Helene Hardy Pierce counts herself among the lucky ones whose mentors truly made a difference over the course of her career. She expresses enthusiasm over the initiative and the “boundless future” for women in the commercial roofing industry. She knows women involved in all aspects, from manufacturing to sales and technical support, from estimators, to crew members, to roofing company owners.
“I think many of the women who have been successful in this industry had a mentor who took them under their wing and provided them with very good guidance. This Women in Roofing Initiative provides structure to what has never been structured before. It is a wonderful opportunity for women,” says Hardy Pierce, whose career has taken her from fledgling engineer to Vice President of Technical Service, Codes, and Industry Relations at GAF.
A 2012 survey reveals that women feel uncomfortable to seek mentors. 63% report never having had one. And yet research shows that women benefit greatly from mentor relationships, particularly when those mentors are women.
Steve Little has mentored a number of up-and-coming bright lights in the commercial roofing industry over the years. He was listening carefully the day Heidi Ellsworth shared her vision of the Women in Roofing Initiative. Ellsworth had watched as the Young Contractors Council grew from its initial 30 members to this year’s healthy 120 members. The casual conversations that led to new ideas, advice, and future collaborations inspired her to request women form their own association. She had shared the idea with several other people, to no avail. In Little, though, Heidi found a champion. She and Shari Carlozzi, National Sales Manager, Hapco Inc., will serve as the initiative’s co-chairs.

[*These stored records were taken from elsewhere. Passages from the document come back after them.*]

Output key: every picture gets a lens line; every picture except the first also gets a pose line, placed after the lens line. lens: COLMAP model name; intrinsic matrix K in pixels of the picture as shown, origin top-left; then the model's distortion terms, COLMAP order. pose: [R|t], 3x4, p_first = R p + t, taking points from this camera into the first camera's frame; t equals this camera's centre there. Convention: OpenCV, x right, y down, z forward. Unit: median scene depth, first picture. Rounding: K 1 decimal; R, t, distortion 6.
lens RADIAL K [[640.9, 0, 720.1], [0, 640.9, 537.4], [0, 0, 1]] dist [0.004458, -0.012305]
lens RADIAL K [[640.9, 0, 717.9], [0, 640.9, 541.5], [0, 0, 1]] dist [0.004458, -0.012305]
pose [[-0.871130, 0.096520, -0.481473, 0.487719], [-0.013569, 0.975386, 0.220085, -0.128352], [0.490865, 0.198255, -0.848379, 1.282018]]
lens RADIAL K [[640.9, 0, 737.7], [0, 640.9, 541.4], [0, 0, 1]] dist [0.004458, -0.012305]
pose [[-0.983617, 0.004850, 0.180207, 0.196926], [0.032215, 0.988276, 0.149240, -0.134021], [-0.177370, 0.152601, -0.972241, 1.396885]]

“What a great guy. Steve truly brings a level of integrity and professionalism to this industry. He actually started the Young Contractors Council. You need someone like that with the vision to believe in it and make it happen. We just needed a foot in the door. We’ll take it from here,” says Ellsworth.

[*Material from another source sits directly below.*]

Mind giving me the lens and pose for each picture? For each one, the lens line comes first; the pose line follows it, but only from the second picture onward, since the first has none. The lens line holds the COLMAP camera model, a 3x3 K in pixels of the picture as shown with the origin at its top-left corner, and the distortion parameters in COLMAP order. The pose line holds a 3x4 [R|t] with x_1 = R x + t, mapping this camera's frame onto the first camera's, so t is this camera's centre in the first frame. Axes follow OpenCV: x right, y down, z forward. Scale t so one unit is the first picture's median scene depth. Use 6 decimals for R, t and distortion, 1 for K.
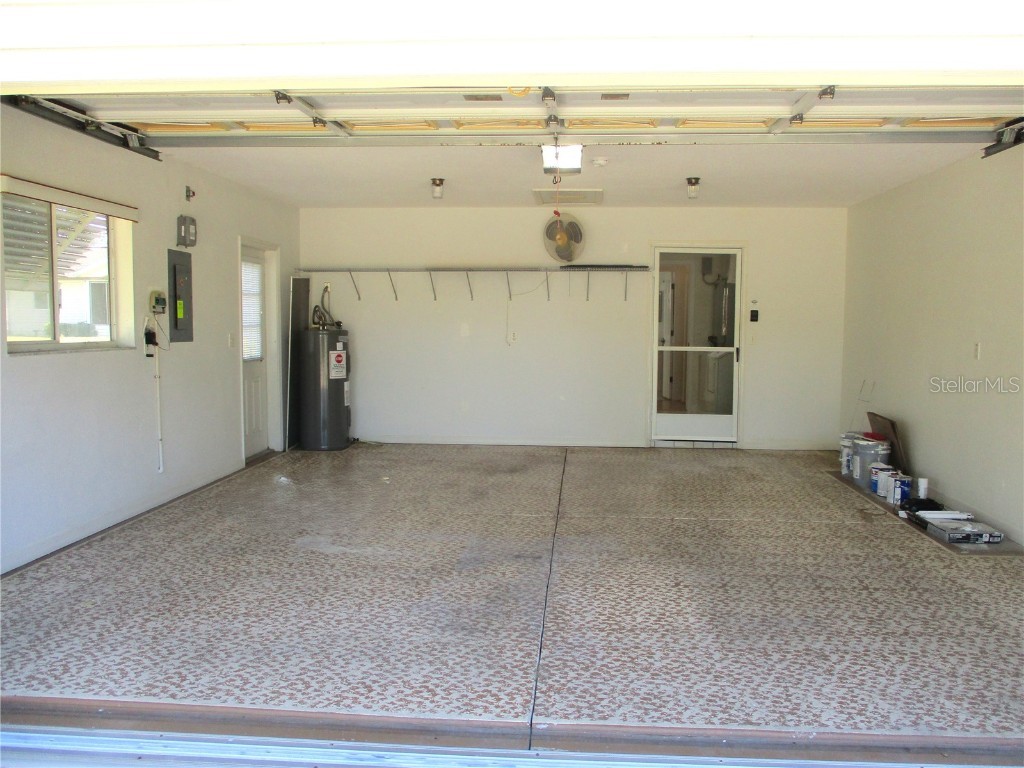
lens RADIAL K [[853.5, 0, 515.5], [0, 853.5, 384.7], [0, 0, 1]] dist [-0.031326, 0.027449]
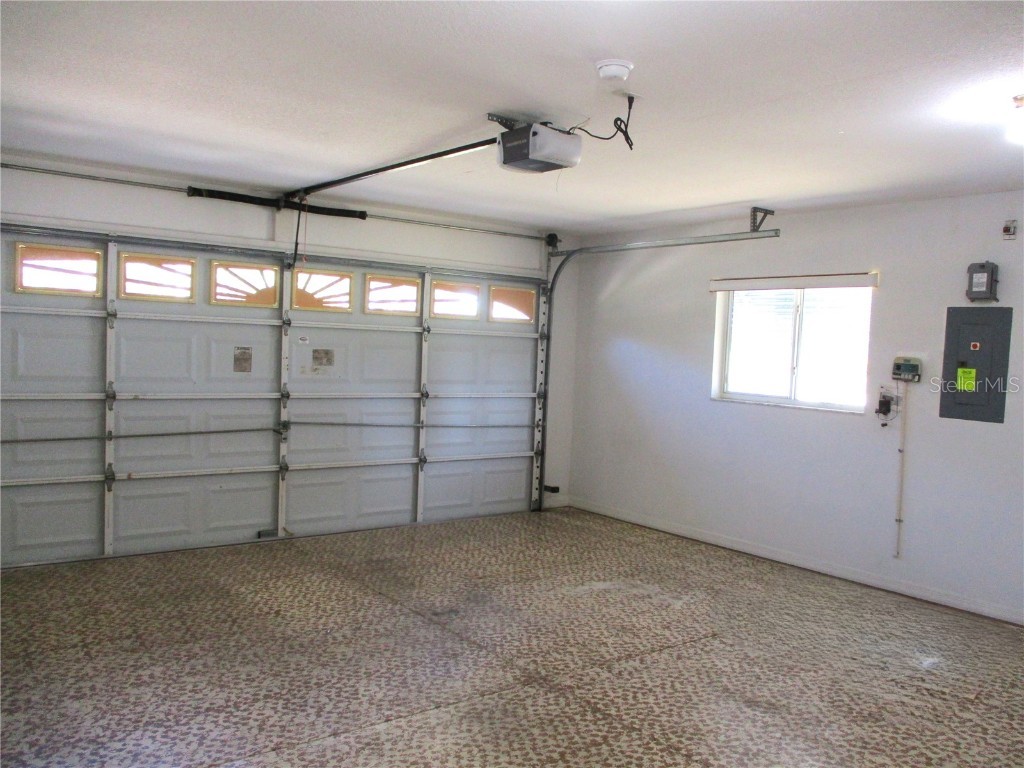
lens RADIAL K [[853.5, 0, 514.8], [0, 853.5, 385.3], [0, 0, 1]] dist [-0.031326, 0.027449]
pose [[-0.747525, -0.003785, -0.664223, 0.664556], [-0.094598, 0.990397, 0.100818, -0.177540], [0.657464, 0.138198, -0.740704, 1.916060]]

Advice To The Young And Intrigued
“Roofing is a wonderful field. So much of my family is in it now. But really, it chose me. I was sole support for my family for a time. This industry has truly helped me in my life. There are so many opportunities for women here. I have learned so much. One of my greatest lessons has been that it is not what I am say, but how I say it that matters,” says Jayne Williams, who holds the titles Chief Financial Officer and Safety Officer for KPOST Company, as well as board member of Roof PAC. Williams relishes the idea of mentoring women new to the field.
Hardy Pierce agrees, “The roofing industry has provided me a wonderful career where, female or male, people are respected for their knowledge and opinions. This is not new and exciting like the dotcom buildup. It is not aviation, or computers, or nanotech, but every single day you have the opportunity to help someone. Because we all need shelter. You will never be a has-been or stuck in a dying industry. There is always a need for shelter. This industry has been very kind to me.”
Attend The MRCA Women In Roofing Initiative Kickoff Meeting this Week
The Women In Roofing Initiative debuts this week, offering women in the field the opportunity to shape the industry’s future. The mentoring, networking and educational opportunities promise to make the membership a meaningful one.
“I hope the roofing industry will discover exactly how many women are out there. We can join together here and show that we really are becoming a huge part of the field,” says Williams, who, with the other visionaries, is waiting at the table, boldly offering seats to any woman who dreams of propelling herself forward.
“Little victories lead to bigger ones. It doesn’t have to be magnificent with that first one, but a little victory is a victory. And this is a start for us. We will see where it goes,” says Carlozzi.
As Sandberg might say, “Lean in, friends. This is your time.”